Le nouvel an 2022 a été fêté avec le chant des grenouilles vertes sorties de leur sommeil hivernal par une température anormale de plus de 19°C. En sortie d’hiver, il manquait au moins 50 cm d’eau dans les mares. Les prairies humides se sont asséchées à l’arrivée du printemps condamnant ainsi toutes les pontes de grenouilles agile et autres amphibiens en particulier. Le manque d’eau s’est accentué au milieu du printemps lorsqu’il a fallu commencer à abreuver le troupeau jusqu’à devoir installer début juin, une tonne à eau au cœur de la zone humide : du jamais sur la réserve naturelle depuis les années 1990 ! En été, avec les vagues de chaleur successives et un mercure atteignant jusqu’à 40°C, le sentier de découverte a été déserté du public avec une baisse de fréquentation de 50% par rapport aux étés précédents. Canicules et sécheresse ont provoqué une intensification du risque de feu de forêt conduisant les pompiers à assurer une surveillance quotidienne du site jusqu’à ce que la préfecture interdise même l’accès et les travaux en milieux forestier et naturel fin août. Au niveau de la biodiversité, la reproduction du rarissime papillon azuré des mouillères a été compromise par une précocité d’environ 3 semaines de la floraison de sa plante hôte, la gentiane pneumonanthe, et sa dessication sur pied alors que les œufs ou chenilles avaient à peine vu le jour. Pour l’écrevisse à pattes blanches, tout autant rare et protégée, la situation est plus critique puisque la perte de 50% des populations a été observée et confirmée. Si les visiteurs manquaient à l’appel au cœur de l’été, les libellules et autres habitants des mares, pour l’essentiel asséchées, avaient également et littéralement disparu à partir de début août. Les quelques averses de la fin d’été ont offert un second printemps à la végétation qui a reverdit le paysage en l’espace de quelques jours, en plein automne. Sans pour autant faire remonter les niveaux d’eau, la pluie automnale a permis aux champignons de s’exprimer sans être contraint par l’arrivée du gel. Début novembre, un certain nombre de plantes ont poursuivi leur floraison comme les bruyères à quatre angles ou la gentiane pneumonanthe, avec des températures anormalement haute en cette période, proche de 20°C. Quant aux mares, début décembre, elles restent pour l’essentiel à l’état de flaque d’eau…

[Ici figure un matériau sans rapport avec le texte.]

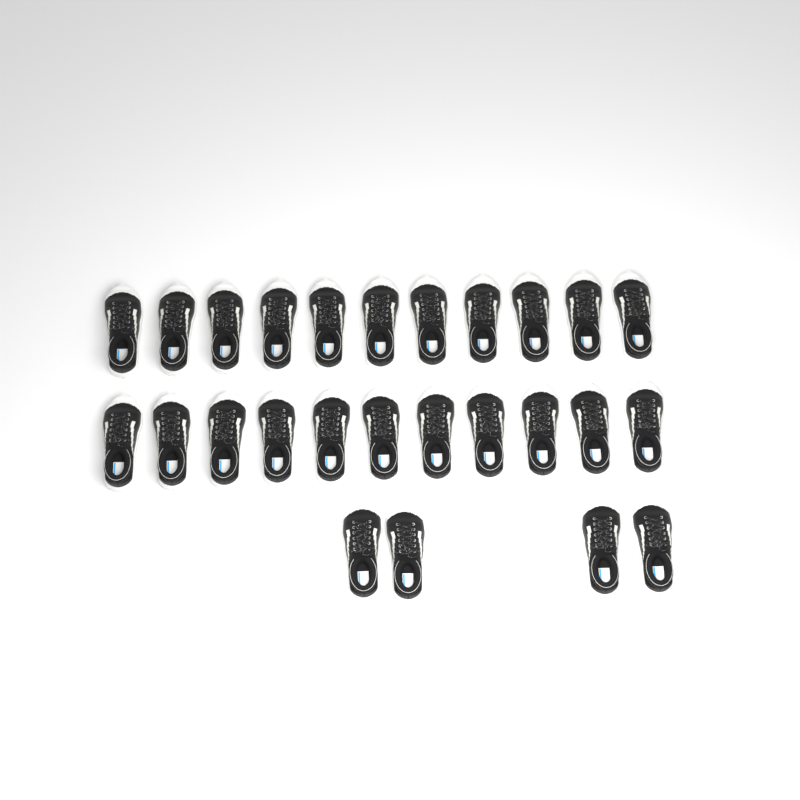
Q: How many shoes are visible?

Sécheresse extrême, succession de vagues de chaleur, modification du rythme de vie des espèces, intensification du risque de feu de forêt… Tel est le tableau qui illustre le phénomène de méditerrannéisation à l’œuvre sur le Pinail. De quoi interpeller quant à l’avenir du site et plus largement quant à la résilience de notre territoire face au changement climatique ! Mais alors, dans ces conditions, pourquoi ne pas s’arroger le droit de construire une réserve de compensation pour maintenir la zone humide en eau à l’image des réserves de substitution pour irriguer les cultures agricoles malgré les restrictions d’eau ? Si l’idée peut paraitre superflue, la réflexion est plus profonde : faut-il préserver à tout prix notre système, notre référence du monde d’aujourd’hui quitte à aggraver le problème, ou bien faut-il accepter de changer de référence, d’adapter notre système au climat et à la nature de demain ?

2022, une année exceptionnelle ou la nouvelle norme ?

Voilà une question que tout le monde se pose, une question nourrie de l’espoir d’un retour à la « normale »… Une prise de conscience des calamités climatiques ou bien un déni de la réalité ?

Selon les projections scientifiques, plusieurs scénarios sont envisageables et donc plusieurs réponses sont possibles et toutes reposent sur nos émissions actuelles et futures de gaz à effet de serre. Si les politiques répondent à leur ambition, celle de contenir le réchauffement planétaire à +1.5 voir +2°C, alors 2022 se trouverait être une année relativement « normale ». Mais si la trajectoire poursuivie aujourd’hui n’est pas radicalement changée, avec +4 à +5°C d’ici 2100 dans le monde par rapport à 1850-1900 comme l’illustre le graphique ci-dessous, alors 2022 serait une année « fraîche » et les conséquences observées cette année ne seraient que les prémisses de bouleversements majeurs que notre société subirait et devra irrémédiablement affronter.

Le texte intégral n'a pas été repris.